Fragmento seleccionado:

╭──

La escritora Soraya Chemali también ha hablado continuamente de cómo se espera que las mujeres aceptemos el dolor como parte de nuestra cotidianidad, y ha compartido la investigación en donde se admite que a los hombres los atienden más rápido en las salas de urgencia, especialmente si se trata de pacientes de la tercera edad.
Hace unos meses, mientras me retorcía de dolor abdominal por apendicitis en un hospital del Seguro Social, mi madre y mi hermana me recordaron de la importancia de escucharnos a nosotras mismas. Los médicos y enfermeros me habían ignorado y tratado con tal displicencia por más de 24 horas que me auto convencí de que quizás lo que tenía no era tan grave, a pesar de haberme desmayado de -dolor- mientras intentaba cruzar un semáforo.
A la distancia lo he reflexionado como una situación en la que el dolor con el que solemos vivir suele estar tan presente que nos hace dudar de nuestras propias experiencias y saberes previos, y también porque ya nos hemos acostumbrado a que no nos crean que en un acto de cuidado paliativo elegimos el silencio.

╰──

Sección de datos:
╭──

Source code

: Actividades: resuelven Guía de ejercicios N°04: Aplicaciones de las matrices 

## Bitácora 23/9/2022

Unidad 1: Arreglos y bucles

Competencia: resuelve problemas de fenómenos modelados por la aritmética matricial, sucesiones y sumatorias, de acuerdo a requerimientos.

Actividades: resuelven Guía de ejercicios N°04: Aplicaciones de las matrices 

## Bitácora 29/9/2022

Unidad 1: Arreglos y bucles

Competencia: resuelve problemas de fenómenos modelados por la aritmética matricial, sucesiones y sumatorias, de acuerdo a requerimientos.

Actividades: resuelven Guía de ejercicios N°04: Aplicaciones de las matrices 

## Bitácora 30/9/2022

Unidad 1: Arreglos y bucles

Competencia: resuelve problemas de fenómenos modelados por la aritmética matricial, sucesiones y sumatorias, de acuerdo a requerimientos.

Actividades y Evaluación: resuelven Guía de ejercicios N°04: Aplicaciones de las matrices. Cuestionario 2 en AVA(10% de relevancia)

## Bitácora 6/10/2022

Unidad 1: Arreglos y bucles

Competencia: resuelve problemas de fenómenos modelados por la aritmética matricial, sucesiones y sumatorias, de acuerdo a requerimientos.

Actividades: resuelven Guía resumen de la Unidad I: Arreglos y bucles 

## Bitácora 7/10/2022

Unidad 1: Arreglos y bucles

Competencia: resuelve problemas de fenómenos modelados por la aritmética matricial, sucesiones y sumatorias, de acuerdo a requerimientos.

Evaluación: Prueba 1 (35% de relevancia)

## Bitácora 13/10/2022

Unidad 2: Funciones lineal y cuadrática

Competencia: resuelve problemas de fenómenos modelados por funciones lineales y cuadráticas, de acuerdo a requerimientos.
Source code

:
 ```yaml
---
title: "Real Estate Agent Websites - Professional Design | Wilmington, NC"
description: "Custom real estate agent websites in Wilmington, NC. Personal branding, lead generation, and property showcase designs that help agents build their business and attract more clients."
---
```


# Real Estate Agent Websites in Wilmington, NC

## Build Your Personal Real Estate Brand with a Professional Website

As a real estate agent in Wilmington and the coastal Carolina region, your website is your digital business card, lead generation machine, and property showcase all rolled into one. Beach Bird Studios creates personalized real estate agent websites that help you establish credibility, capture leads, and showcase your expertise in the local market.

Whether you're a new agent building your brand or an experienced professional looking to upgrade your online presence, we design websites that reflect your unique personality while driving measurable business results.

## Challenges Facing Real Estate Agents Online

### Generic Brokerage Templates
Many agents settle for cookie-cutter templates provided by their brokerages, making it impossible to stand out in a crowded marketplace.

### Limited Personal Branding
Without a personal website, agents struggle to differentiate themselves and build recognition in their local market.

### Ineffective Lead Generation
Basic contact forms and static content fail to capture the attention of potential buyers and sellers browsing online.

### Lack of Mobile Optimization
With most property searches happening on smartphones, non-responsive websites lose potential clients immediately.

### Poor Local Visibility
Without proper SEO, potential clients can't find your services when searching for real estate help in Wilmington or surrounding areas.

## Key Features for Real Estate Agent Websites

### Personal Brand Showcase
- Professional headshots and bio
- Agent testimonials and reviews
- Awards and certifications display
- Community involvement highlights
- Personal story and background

╰──

Consigna:
Por favor, transcribe al pie de la letra una parte del fragmento sobre el dolor de las mujeres: arranca en las palabras que contienen "A la distancia" y termina después de "elegimos el silencio.".

Respuesta esperada:
A la distancia lo he reflexionado como una situación en la que el dolor con el que solemos vivir suele estar tan presente que nos hace dudar de nuestras propias experiencias y saberes previos, y también porque ya nos hemos acostumbrado a que no nos crean que en un acto de cuidado paliativo elegimos el silencio.